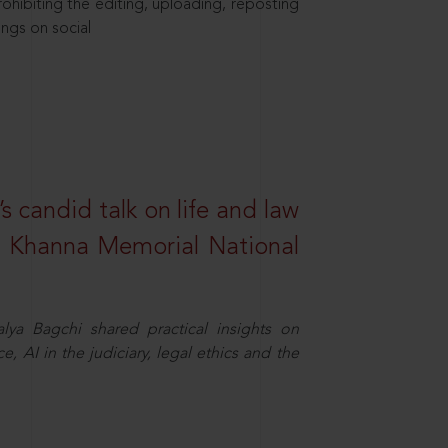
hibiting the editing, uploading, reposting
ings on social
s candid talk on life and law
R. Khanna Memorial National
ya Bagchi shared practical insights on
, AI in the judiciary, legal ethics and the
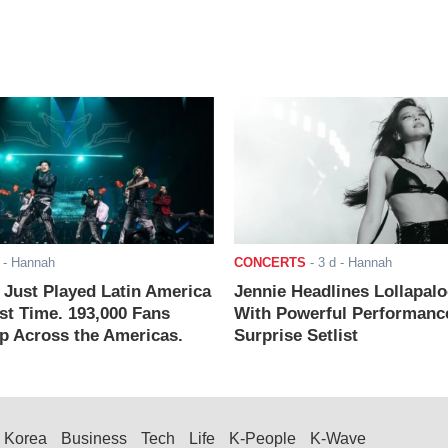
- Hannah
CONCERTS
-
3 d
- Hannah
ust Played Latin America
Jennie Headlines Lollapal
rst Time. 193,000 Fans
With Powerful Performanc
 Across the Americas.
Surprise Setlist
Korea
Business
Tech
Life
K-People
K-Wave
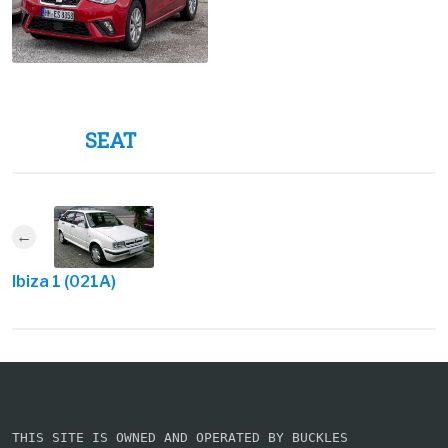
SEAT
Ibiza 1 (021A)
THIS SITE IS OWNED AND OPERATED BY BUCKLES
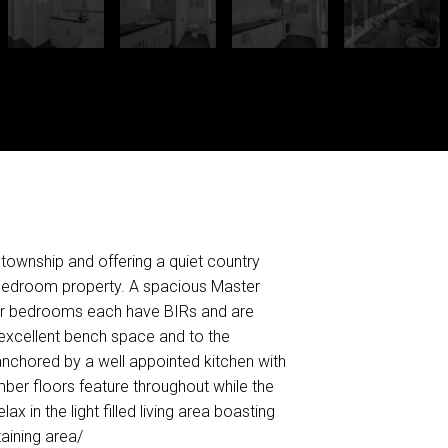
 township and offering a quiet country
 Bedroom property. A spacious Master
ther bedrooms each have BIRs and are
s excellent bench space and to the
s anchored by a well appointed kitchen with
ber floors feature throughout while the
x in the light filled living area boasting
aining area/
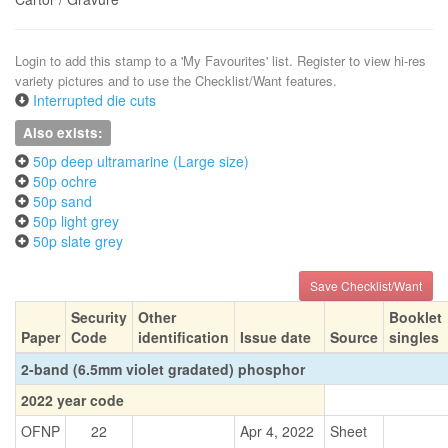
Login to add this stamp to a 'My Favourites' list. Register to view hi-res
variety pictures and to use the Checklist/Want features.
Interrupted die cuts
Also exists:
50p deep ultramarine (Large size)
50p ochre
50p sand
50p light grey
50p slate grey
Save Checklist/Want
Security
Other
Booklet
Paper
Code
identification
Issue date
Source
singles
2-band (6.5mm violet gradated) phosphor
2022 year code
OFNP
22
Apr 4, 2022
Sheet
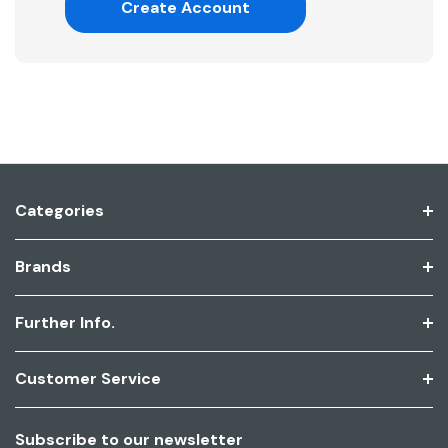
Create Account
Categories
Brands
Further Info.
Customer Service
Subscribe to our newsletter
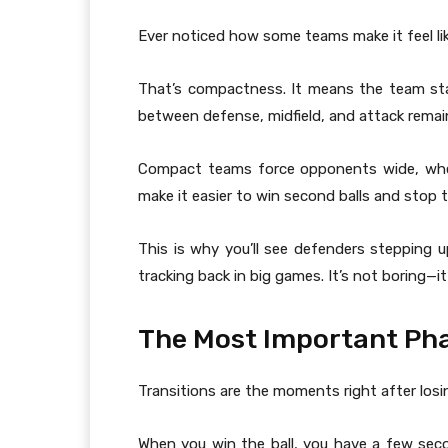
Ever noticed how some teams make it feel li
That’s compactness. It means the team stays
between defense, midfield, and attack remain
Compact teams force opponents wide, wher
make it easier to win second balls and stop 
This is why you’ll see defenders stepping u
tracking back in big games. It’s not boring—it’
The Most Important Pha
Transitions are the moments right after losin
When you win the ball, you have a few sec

════════════════

#### TASK TO COMPLETE:
Say the number of lines in the listing that hold "Checklist", with no added words.

#### YOUR RESPONSE:
2